Un recente report pubblicato il 17 febbraio e compilato da diverse ong e centri studi – 11.11.11 (Belgio), Hungarian Helsinki committee (Ungheria), We are monitoring association (Polonia), Center for peace studies (Croazia), Lebanese center for human rights (Libano), Sienos grupė (Lituania), Centre for legal aid – Voice in Bulgaria (Bulgaria), Foundation Mission wings (Bulgaria) e I want to help refugees (Lettonia) – scagionerebbe Frontex. Viene «tenuta lontana», si legge, dalle aree in cui avvengono i respingimenti. Una narrazione che cozza con il racconto del Collettivo.
La stessa Frontex, a gennaio, ha diffuso controversi dati sulla rotta balcanica: -78% di arrivi nel 2024, 21.520 contro gli oltre 98mila dell’anno prima. Tuttavia, confrontando questi con altri numeri, sembrerebbe che Frontex abbia gonfiato i suoi dati: «Una diminuzione degli arrivi c’è sicuramente stata, ma non possiamo parlare di ‘crollo’. La polizia di frontiera slovena, per esempio, ha registrato 46mila attraversamenti illegali nel 2024, con un calo del 14% rispetto al 2023 che non è paragonabile a quello riportato dall’Agenzia. Anche a Trieste abbiamo registrato una diminuzione degli arrivi pari al 13%», il commento di spiega Gianfranco Schiavone, coordinatore del Consorzio italiano di solidarietà, associazione parte della coalizione Balkan regional network che da oltre vent’anni svolge un’opera di tutela a favore di richiedenti asilo, rifugiati e persone titolari di protezione sussidiaria o umanitaria.
In ogni caso, la vita dei migranti che cercano di arrivare in Europa passando per la rotta balcanica sembra rimanere un tema fuori dai radar delle istituzioni e della stampa.
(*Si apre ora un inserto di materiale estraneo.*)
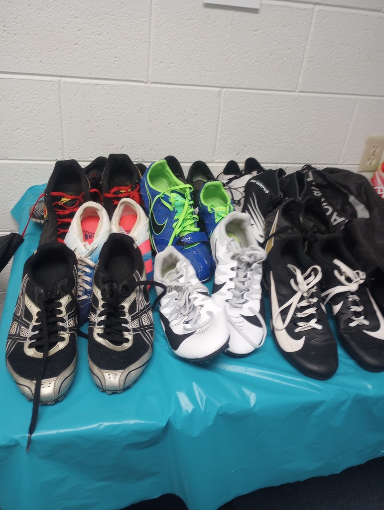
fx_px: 413
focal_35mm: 28
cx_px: 192
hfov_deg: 49.9
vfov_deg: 63.4
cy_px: 255
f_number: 1.8
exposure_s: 1/24
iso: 880
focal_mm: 4.27
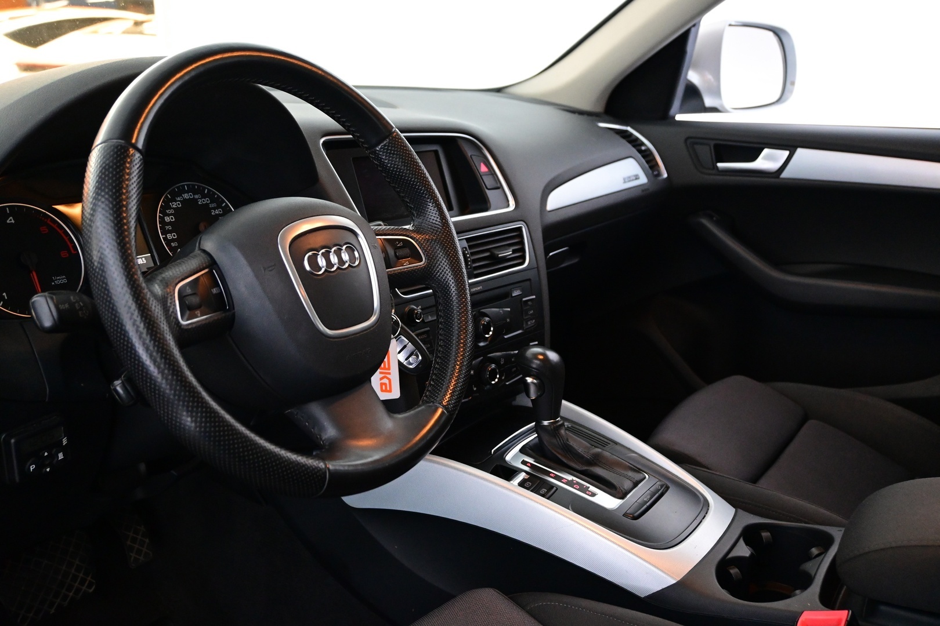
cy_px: 313
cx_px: 470
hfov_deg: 57.2
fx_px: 862
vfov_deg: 40.0
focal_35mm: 33
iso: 3200
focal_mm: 22
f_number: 4
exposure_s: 1/40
In questo quadro, sia per le questioni geopolitiche citate, sia per la sua posizione geografica, la Bulgaria si configura come il punto più fragile della rotta: secondo lo stesso report di cui sopra (il cui titolo è Pushed, beaten, left to die), ha operato 52.534 respingimenti verso la Turchia nel 2024, numero che la rende per distacco il primo paese in questa speciale classifica. Seguono la Grecia (14.482), la Polonia (13.600), l’Ungheria (5.713) e la Lettonia (5.388).